0

Here is the following issue I am trying to solve. Computing the number of distinct elements from the following sequence within a tolerance:

var l = new List<double>() { 0, 0 + 1e-7, 0 + 2e-7, 1 - 1e-7, 1 };

The list is sorted, and all values are distinct (using the default equality comparer to compare values).

How can I count the number of unique values within a particular tolerance value:

static bool IsWithinTolerance(double x, double y)
{
    return Math.Abs(x - y) < 1e-6;
}
malat
  • 12,152
  • 13
  • 89
  • 158
  • 1
    The keyword is clustering ... – derpirscher Sep 24 '21 at 09:11
  • 3
    What if you have 3 elements a, b, c and (a,b) pair is withing tolerance while (b,c) pair is too withing tolerance, but (a, c) is not? – Evk Sep 24 '21 at 09:14
  • @Evk I suspect this does not change the actual number of clusters, finding the proper barycenter for each cluster is a different issue... – malat Sep 24 '21 at 09:18
  • What's the expected output for the sequence `[0, 0 - tolerance, 0 + tolerance]`? Is that 1 cluster, since the last element is within tolerance of `0`, or 2 clusters, since the last element is not within tolerance of `0 - tolerance`? In other words, when testing to see whether an item is a member of the current cluster, do you compare against the closest bound of the cluster, the first element of the cluster, or something else? – canton7 Sep 24 '21 at 09:23
  • @canton7 / evk you were right, I need to compute the centroids first. – malat Sep 24 '21 at 09:27
  • Maybe you just want to round to x decimal places In to a sorted dictionary or hashtable like histogram buckets – TheGeneral Sep 24 '21 at 09:28
  • @canton7 while true - the list you provided is not sorted, and question mentions sorted list. – Evk Sep 24 '21 at 09:32
  • @Evk Good point. `[0 - tolerance, 0, 0 + tolerance]` then -- it has the same question – canton7 Sep 24 '21 at 09:33

1 Answers1

1

You can define a dictionary that stores your results:

var result = new Dictionary<double,List<double>>();

Then you loop over the list, and check if the dictionary contains a key which is in tolerance with your list item.
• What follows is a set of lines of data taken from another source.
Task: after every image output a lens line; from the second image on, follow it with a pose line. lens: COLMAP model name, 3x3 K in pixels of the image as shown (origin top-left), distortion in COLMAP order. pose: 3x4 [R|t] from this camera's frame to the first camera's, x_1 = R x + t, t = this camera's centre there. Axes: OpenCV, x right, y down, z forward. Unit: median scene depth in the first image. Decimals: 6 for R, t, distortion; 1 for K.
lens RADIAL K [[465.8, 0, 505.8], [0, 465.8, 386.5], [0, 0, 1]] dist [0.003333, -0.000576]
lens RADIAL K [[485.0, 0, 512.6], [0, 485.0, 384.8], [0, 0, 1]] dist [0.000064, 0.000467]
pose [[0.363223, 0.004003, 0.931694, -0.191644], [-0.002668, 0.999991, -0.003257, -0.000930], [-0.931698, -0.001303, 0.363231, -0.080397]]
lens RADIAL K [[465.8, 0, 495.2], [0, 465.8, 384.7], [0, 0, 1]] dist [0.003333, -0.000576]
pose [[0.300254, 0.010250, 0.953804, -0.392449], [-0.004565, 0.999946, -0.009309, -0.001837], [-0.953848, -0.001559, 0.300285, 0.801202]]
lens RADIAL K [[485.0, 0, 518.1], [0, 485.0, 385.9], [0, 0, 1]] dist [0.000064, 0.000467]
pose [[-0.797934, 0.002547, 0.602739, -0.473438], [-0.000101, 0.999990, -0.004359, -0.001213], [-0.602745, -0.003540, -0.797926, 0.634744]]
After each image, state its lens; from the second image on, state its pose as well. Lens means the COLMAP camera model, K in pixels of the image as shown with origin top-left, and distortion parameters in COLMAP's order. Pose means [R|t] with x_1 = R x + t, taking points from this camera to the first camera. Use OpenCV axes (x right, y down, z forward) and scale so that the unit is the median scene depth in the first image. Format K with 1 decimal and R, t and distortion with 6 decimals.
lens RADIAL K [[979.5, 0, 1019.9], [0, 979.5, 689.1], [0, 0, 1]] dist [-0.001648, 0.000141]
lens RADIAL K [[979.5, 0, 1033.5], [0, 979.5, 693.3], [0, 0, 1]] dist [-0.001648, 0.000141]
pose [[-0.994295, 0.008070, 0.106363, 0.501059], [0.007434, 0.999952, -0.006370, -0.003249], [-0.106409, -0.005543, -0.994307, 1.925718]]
If so, you add the item to the list in the dictionary with this key. If not, you add a new list to the dictionary:

foreach(var i in l)
{
    double? key = result.Keys.Any(x => IsWithinTolerance(x,i)) ? result.Keys.First(x => IsWithinTolerance(x,i)) : default(double?);
    if(key == null)
    {
        result.Add(i, new List<double> { i });
    }
    else
    {
        result[key.Value].Add(i); // requires GetHashCode
    }
}

Warning: this code does not solve the problems that Evk and canton7 noted in their comments to the question. Only use it if your clusters are clearly to be recognized and the members of each cluster are very close to each other.

Online demo: https://dotnetfiddle.net/MkF1QX

malat
  • 12,152
  • 13
  • 89
  • 158
SomeBody
  • 7,515
  • 2
  • 17
  • 33